A day spent outside: Injury on the higher ground

In the heart of the mountains, there is pleasure, excitement, fear, danger, happiness, calmness, and other interesting states that man can find. These physiological states that we can experience in the mountains can develop our awareness, mostly for ourselves.

Early in the morning, when the villages in the mountains were still covered by shadow and cold, we went to climb a mountain. The village from where our journey started was deep in a valley surrounded by steep ridges that formed mountain peaks in the distance. The light of the sun, a burning gold, was already on the top of the mountains, marking the start of the day. Not many people but a few dogs were around us as we prepared our equipment and started walking on the dry trails, the same trails that some days ago were covered by snow. Here, in Macedonia, the snow is a very variable reality. Not so many days after the last snowfall, the lower part of the mountains is already dry as in summer. Our objective for that day was to climb and ski the summit of Kobilica.

After we summited, we saw mountain peaks all around us that stayed here long before us. We looked in the distance and wondered how magnificent is this mountain range. It was a sunny day with almost no wind at the top. We took some pictures, ate some food, and started to get ready for our well-deserved skiing down. I did the last pull-down on my gloves and grabbed the sticks, turned my left ski forward and my right next to the left. Every time I start skiing, I make these first moves. To be sure that everything is set up correctly, I always make my next turn not long after I start skiing. “All good”, I say to myself since I was already some meters down and I could not see my partner.

Injuries are a hard reality when one travels through the mountains. Every step in nature carries a risk of injury. The mountains contain different types of terrain, from rocky parts to wet ground, dry and hard trails to fields covered by snow, vertical paths and woods with bushes and roots. All of these terrains are attractive to humans, but they are not natural for us. We travel through them for fun, for a particular need, for fitness, for adventure, or even for something metaphysical. No matter what, we are species from the valleys.

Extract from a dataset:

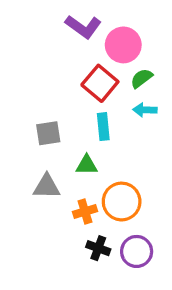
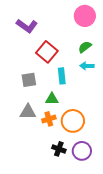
purple L-shape: (83, 27) -> (27, 26), moved
pink circle: (123, 45) -> (85, 16), moved
red square: (100, 83) -> (47, 52), moved
orange cross: (85, 211) -> (49, 119), moved

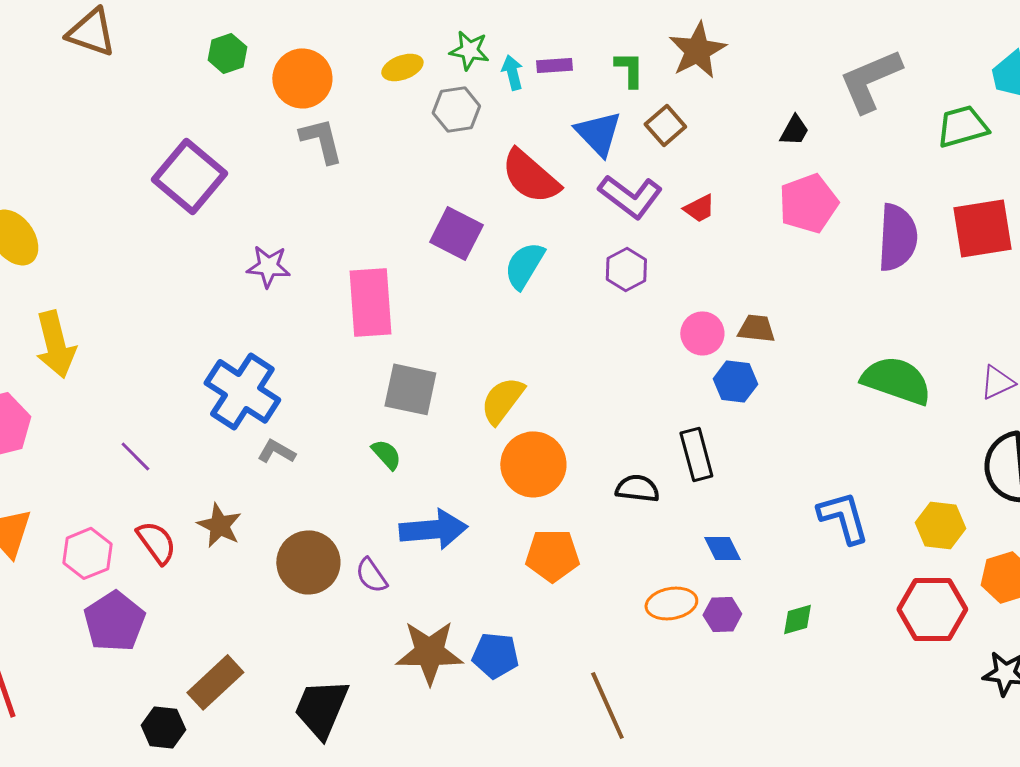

The first 300 hundred meters down from the summit were technically challenging for skiing. We faced very hard, frozen snow on steep terrain, and turns with the skies were something challenging. A few more meters below, I stopped, saw the open space again, calculated my next few turns and checked my partner's location. Now, when I finally came to the somewhat better and powdery snow, I started to get some speed.

Skiing fast on variable snow and far away from anything that can help you in case of injury is very risky. I did exactly that. I was skiing quite fast until, in my next turn, I hit a rock. With the left ski, I managed to manoeuvre, but I hit the rock with my right ski and broke my calf muscle. At that very moment, I was not aware of the injury, although I felt extreme pain. After some minutes, I finally realised, and my struggle began.

The next three and a half hours was the lesson I took. Struggling with so much pain that I get tears from my eyes. Not having a painkiller pill, not having a caloric snack, not having a bandage, not having water with me, and not having an idea of what can go wrong. With one functional leg, I started to walk down to the base of the mountain, with every next step collapsing deep in the snow. After 3 hours, I found myself on a horse with a local farmer who helped me to get down to the village. My calf muscle was hard as concrete, and the swelling was real. That day, I slept in a hospital, reading “Enduring Patagonia” and was not able to move my right leg at all.

The real danger that comes with backcountry skiing is the fact that if you get injured, you are on your own. You are already quite remote and far away from the first village, resort or rescue team.

People have faced much harder injuries in the mountains than this one. In the period of my recovery, I met stories of friends of mine and other people with really bad injuries for which I was not aware.  My point with this story was to tell my future self to start learning how to read the environment more precisely and increase situational awareness. We, as mountaineers, have an obligation to be situationally aware human beings, especially in the outdoors. From climbing to skiing, running or hiking, there are certain things that we always need to think of in order to be safe.

The adventures we chose show us who we want to become. How we travel in the mountains shows us who we are. What we use in the mountains echoes in the centuries. How we learn in the mountains keeps us safe.